Simposium PPIDK Timtengka Digelar, Wadah Tukar Ide bagi Pelajar di 19 Negara
JAKARTA, iNews.id - Aula Arrazaq Masjid Istiqlal, Jakarta, menjadi saksi terselenggaranya Grand Opening Simposium Kawasan PPIDK Timtengka, Senin (25/8/2025). Acara ini menghadirkan para pelajar dan diaspora Indonesia dari kawasan Timur Tengah dan Afrika (Timtengka) untuk bertukar gagasan, aspirasi, dan ide yang tepat bagi pelajar di 19 negara.
Dalam sesi welcoming speech, Ketua Bidang Pemberdayaan Ekonomi dan Penataan Dewan Masjid Indonesia (DMI), Arsjad Rasjid menegaskan bahwa simposium ini bukan sekadar forum diskusi, melainkan wadah untuk membangun harapan bersama.
“ini adalah sebuah forum yang mempertemukan para pelajar dan diaspora yang luar biasa dari Timtengka. Saya yakin yang akan datang bukan hanya pelajar, tetapi juga penggerak. Kita bukan hanya berdiskusi, tapi juga membangun harapan. Karena kemajuan bangsa dan negara ada di tangan anak-anak muda,” ujarnya.
Human Center Society 5.0 dan Islam sebagai Agama Peradaban
Arsjad menyoroti pentingnya membangun Human Center Society di era digitalisasi 5.0. Menurutnya, teknologi harus hadir untuk membantu manusia menyelesaikan masalah, bukan menggantikan peran manusia itu sendiri.
Lebih jauh, dia menegaskan bahwa Islam bukan hanya agama ibadah, tetapi juga agama peradaban. Setiap orang, katanya memiliki cara masing-masing untuk mendorong Islam sebagai agama peradaban.
Sebagai contoh, dia menukil kisah Nabi Muhammad SAW yang dikenal sebagai pedagang, serta istrinya Khadijah RA yang merupakan pengusaha sukses di masanya.
“Islam selalu mendorong kita untuk berkontribusi bukan hanya dimasjid, tetapi juga di pasar dan sistem ekonomi,” ucapnya.

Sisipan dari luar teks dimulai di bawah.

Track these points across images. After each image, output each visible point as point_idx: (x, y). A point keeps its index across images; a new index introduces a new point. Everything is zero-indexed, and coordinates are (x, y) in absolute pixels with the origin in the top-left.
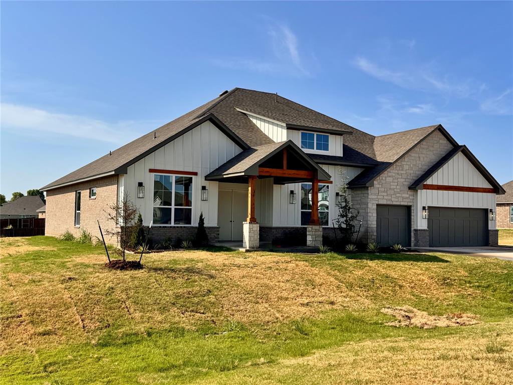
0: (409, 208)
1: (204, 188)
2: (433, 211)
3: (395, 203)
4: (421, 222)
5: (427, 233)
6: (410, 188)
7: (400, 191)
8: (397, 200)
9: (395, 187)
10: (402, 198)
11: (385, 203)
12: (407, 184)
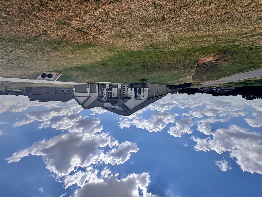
0: (90, 92)
1: (131, 96)
2: (86, 92)
4: (88, 89)
5: (87, 87)
6: (90, 96)
10: (92, 94)
12: (91, 97)
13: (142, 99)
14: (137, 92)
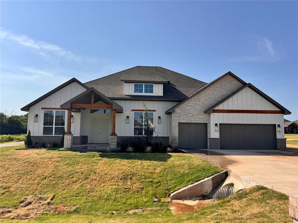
0: (206, 124)
1: (72, 116)
3: (193, 122)
4: (214, 133)
5: (219, 141)
6: (205, 112)
7: (198, 114)
8: (195, 120)
9: (193, 112)
10: (200, 119)
11: (186, 122)
12: (203, 110)
13: (42, 109)
14: (54, 126)
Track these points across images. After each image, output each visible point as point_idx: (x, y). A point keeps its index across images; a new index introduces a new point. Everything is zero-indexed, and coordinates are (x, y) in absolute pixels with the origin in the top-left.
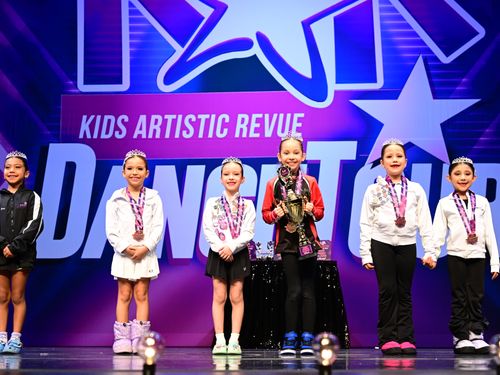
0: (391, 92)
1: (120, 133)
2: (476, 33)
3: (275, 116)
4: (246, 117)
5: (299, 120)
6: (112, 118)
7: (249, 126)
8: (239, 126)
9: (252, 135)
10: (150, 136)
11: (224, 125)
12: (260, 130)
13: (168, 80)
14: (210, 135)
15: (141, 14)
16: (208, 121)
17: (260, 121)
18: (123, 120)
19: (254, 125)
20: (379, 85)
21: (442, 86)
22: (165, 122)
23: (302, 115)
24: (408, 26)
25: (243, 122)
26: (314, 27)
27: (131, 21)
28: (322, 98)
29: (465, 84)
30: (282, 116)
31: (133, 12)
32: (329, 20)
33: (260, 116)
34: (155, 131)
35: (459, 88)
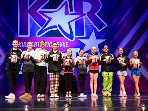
0: (87, 38)
2: (105, 25)
5: (67, 44)
6: (26, 43)
11: (51, 44)
13: (38, 34)
14: (48, 47)
16: (47, 44)
17: (59, 44)
20: (85, 36)
21: (98, 36)
22: (38, 44)
23: (68, 42)
24: (91, 24)
26: (70, 23)
27: (30, 21)
28: (72, 39)
30: (63, 43)
31: (31, 19)
32: (74, 22)
33: (59, 43)
34: (35, 46)
35: (102, 37)
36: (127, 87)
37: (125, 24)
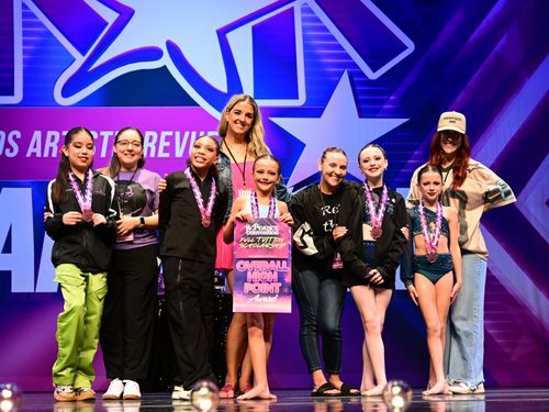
0: (313, 110)
1: (12, 151)
3: (187, 134)
4: (155, 135)
6: (2, 134)
7: (157, 145)
8: (146, 144)
9: (161, 154)
10: (46, 155)
12: (170, 149)
13: (66, 92)
15: (36, 17)
17: (170, 139)
18: (14, 137)
19: (163, 144)
20: (300, 101)
21: (369, 102)
23: (216, 134)
24: (333, 38)
25: (150, 140)
27: (24, 24)
29: (393, 102)
30: (194, 134)
31: (27, 14)
32: (247, 29)
33: (170, 133)
34: (51, 149)
35: (385, 106)
36: (514, 359)
37: (502, 42)
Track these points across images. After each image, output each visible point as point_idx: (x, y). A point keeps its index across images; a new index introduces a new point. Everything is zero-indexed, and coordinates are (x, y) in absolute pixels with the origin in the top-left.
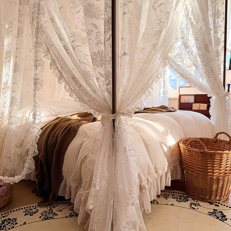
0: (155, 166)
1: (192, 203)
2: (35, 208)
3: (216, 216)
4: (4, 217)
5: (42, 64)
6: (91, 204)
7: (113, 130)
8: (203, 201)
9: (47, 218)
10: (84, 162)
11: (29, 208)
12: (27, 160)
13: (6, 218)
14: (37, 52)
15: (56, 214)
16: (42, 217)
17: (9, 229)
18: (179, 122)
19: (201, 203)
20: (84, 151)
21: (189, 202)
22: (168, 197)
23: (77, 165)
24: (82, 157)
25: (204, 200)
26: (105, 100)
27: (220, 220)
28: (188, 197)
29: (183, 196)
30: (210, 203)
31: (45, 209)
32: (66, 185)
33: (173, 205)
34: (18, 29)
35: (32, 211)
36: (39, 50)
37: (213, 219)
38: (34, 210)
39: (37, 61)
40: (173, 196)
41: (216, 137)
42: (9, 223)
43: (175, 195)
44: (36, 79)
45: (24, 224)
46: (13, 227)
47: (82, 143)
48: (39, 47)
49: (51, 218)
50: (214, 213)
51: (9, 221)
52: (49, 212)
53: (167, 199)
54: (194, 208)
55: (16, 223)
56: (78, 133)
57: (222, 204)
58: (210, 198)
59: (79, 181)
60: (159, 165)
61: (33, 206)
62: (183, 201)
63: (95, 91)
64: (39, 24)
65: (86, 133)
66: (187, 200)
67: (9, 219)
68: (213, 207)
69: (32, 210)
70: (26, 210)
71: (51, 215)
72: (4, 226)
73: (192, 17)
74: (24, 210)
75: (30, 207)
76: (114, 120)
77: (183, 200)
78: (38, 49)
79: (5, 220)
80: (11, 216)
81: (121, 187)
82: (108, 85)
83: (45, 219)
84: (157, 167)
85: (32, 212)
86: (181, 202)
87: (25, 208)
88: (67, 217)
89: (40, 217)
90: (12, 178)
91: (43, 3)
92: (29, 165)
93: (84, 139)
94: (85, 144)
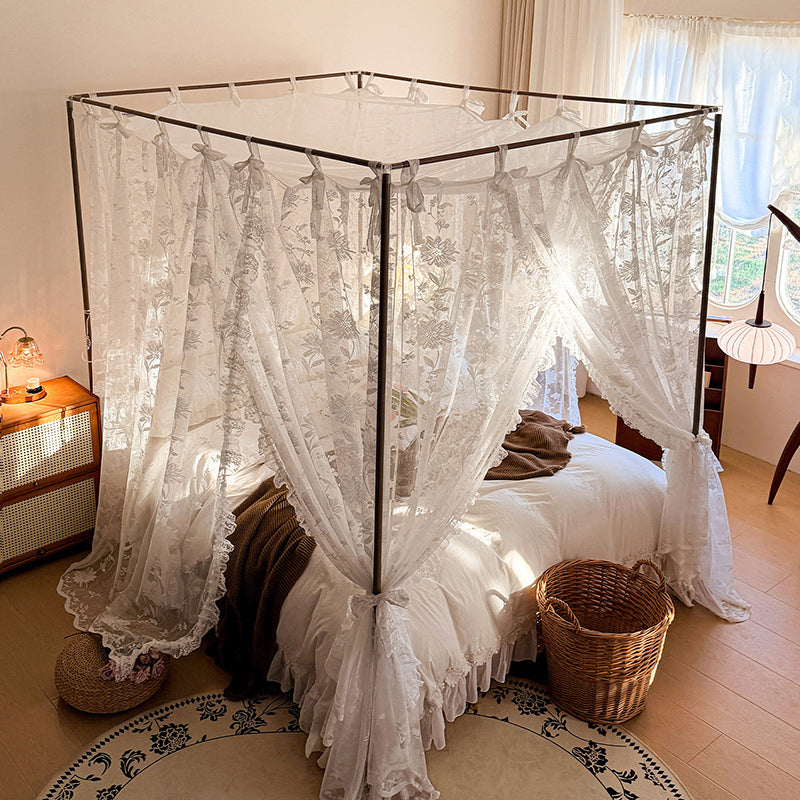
0: (469, 650)
1: (551, 720)
2: (219, 702)
3: (587, 757)
4: (161, 719)
6: (331, 738)
7: (373, 620)
8: (578, 718)
9: (247, 729)
10: (320, 643)
11: (207, 700)
12: (204, 607)
13: (166, 722)
14: (231, 402)
15: (263, 721)
16: (236, 727)
17: (178, 749)
19: (570, 722)
20: (320, 619)
21: (545, 716)
22: (504, 697)
23: (308, 641)
24: (317, 632)
26: (362, 563)
27: (591, 770)
28: (548, 702)
29: (539, 697)
30: (591, 725)
31: (240, 706)
32: (282, 662)
33: (506, 720)
34: (187, 333)
35: (214, 709)
37: (577, 765)
38: (218, 707)
39: (230, 419)
40: (516, 694)
41: (636, 567)
42: (175, 734)
43: (521, 691)
44: (227, 452)
45: (204, 739)
46: (184, 746)
47: (318, 597)
49: (253, 729)
50: (584, 752)
51: (174, 731)
52: (249, 715)
53: (499, 701)
54: (548, 734)
55: (189, 738)
56: (309, 566)
57: (614, 731)
58: (590, 715)
59: (311, 669)
60: (477, 647)
61: (214, 696)
62: (532, 712)
63: (344, 543)
65: (327, 573)
66: (542, 711)
67: (172, 725)
68: (593, 735)
69: (213, 705)
70: (202, 705)
71: (252, 724)
72: (167, 742)
74: (197, 704)
75: (209, 697)
76: (375, 607)
77: (535, 708)
79: (166, 727)
80: (175, 718)
81: (382, 717)
82: (367, 541)
83: (242, 733)
84: (472, 650)
85: (215, 712)
86: (528, 713)
87: (198, 699)
88: (284, 731)
89: (232, 727)
90: (174, 644)
91: (246, 317)
92: (207, 615)
93: (323, 586)
94: (324, 600)
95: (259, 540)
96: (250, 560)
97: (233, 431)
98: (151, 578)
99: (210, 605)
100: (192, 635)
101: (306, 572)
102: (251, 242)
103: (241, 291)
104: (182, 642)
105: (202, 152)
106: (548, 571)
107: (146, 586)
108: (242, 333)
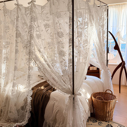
18: (90, 86)
19: (102, 122)
21: (98, 122)
23: (54, 113)
24: (56, 111)
25: (103, 121)
29: (95, 120)
30: (106, 122)
32: (46, 123)
33: (91, 124)
39: (30, 67)
40: (90, 120)
41: (106, 92)
44: (29, 75)
47: (54, 104)
50: (108, 126)
53: (88, 122)
54: (100, 125)
57: (110, 121)
58: (106, 120)
64: (31, 51)
65: (55, 99)
66: (97, 121)
73: (96, 44)
86: (94, 123)
90: (21, 123)
91: (32, 41)
92: (28, 115)
93: (55, 102)
94: (56, 104)
95: (36, 97)
96: (35, 102)
97: (31, 70)
98: (10, 112)
99: (28, 113)
100: (25, 121)
101: (50, 100)
102: (32, 22)
103: (31, 35)
104: (23, 123)
105: (17, 5)
106: (92, 94)
107: (9, 115)
108: (32, 45)
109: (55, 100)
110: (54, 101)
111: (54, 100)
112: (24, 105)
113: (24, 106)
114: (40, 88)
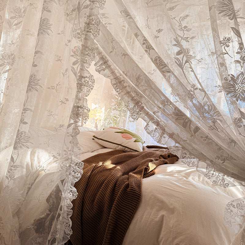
5: (90, 83)
14: (84, 63)
36: (86, 60)
39: (83, 77)
44: (78, 107)
48: (87, 55)
64: (93, 17)
78: (86, 57)
93: (163, 213)
109: (163, 205)
110: (158, 211)
111: (161, 208)
112: (48, 215)
113: (45, 218)
114: (101, 164)
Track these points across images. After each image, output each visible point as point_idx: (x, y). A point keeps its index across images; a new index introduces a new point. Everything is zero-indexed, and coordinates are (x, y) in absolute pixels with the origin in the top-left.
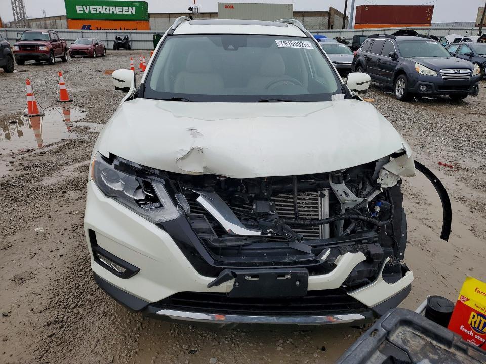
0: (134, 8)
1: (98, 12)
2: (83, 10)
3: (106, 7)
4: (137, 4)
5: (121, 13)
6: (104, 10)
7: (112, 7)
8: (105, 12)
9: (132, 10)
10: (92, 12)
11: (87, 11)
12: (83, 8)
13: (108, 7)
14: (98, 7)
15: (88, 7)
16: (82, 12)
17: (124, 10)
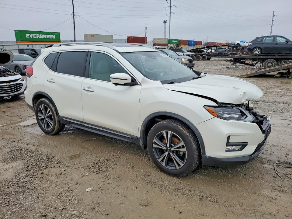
0: (55, 36)
1: (37, 38)
2: (30, 36)
3: (41, 35)
4: (56, 34)
5: (49, 38)
6: (41, 36)
7: (45, 35)
8: (41, 38)
9: (54, 37)
10: (34, 37)
11: (31, 37)
12: (29, 35)
13: (42, 35)
14: (37, 35)
15: (32, 35)
16: (29, 37)
17: (50, 37)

Potensi Ekonomi Halal dan Peran Masjid
Arsjad menekankan bahwa Indonesia, sebagai negara dengan populasi muslim terbesar di dunia, memiliki potensi besar dalam pengembangan industri halal. Saat ini, industri halal Indonesia yang mencakup sektor fashion, wisata, hingga ekonomi syariah telah bernilai lebih dari 270 miliar Dolar AS. Angka tersebut diproyeksikan melonjak hingga 800 miliar Dolar AS setelah 2030.
“Rekan-rekan di sini harus bisa menjadi muslimpreneur. Kita perlu punya harapan untuk mengisi kekosongan pengusaha muslim. Dan kita tidak cukup hanya dengan strategi, tapi juga harus dengan aksi nyata,” tuturnya.
Dewan Masjid Indonesia sendiri telah menjalankan program pelatihan bagi UMKM di sekitar masjid untuk bertransisi ke sistem digital. Hasilnya, 40 persen peserta berhasil membuka toko marketplace, dan 30 persen mengalami kenaikan pendapatan. “Masjid bukan hanya tempat ibadah, tetapi juga pusat pertumbuhan ekonomi umat,” katanya.
Pesan untuk Mahasiswa Diaspora: Jadi Mahasiswa yang “BAIK”
Menutup pidatonya, Arsjad memberikan sebuah “rumus sederhana” yang bisa dijadikan bekal oleh mahasiswa ketika kembali ke Tanah Air, yaitu menjadi mahasiswa yang BAIK:
B (Bekal diri): ambil sebanyak mungkin ilmu.
A (Asah kemampuan): belajar hal-hal baru, keluar dari zona nyaman, dan terus mengasah diri.
I (Inisiatif): berani memulai, tidak menunggu disuruh, serta menciptakan proyek kecil-kecilan.
K (Kembali dan berkontribusi): saat pulang, bukan hanya menjadi pencari kerja, tetapi juga pencipta lapangan pekerjaan (job creator).
Arsjad berharap, melalui semangat itu, mahasiswa diaspora dapat berperan nyata dalam mendukung visi Presiden RI, yakni Visi 0.8 (0 persen kemiskinan, dan 8 persen pertumbuhan ekonomi).
“Simposium ini bisa menjadi titik awal untuk mendorong transformasi ekonomi dengan kolaborasi dan gotong royong. Kalau semangat kita sama, in syaa Allah Islam akan semakin produktif, dan Indonesia akan semakin besar dan kuat,” tutur Arsjad.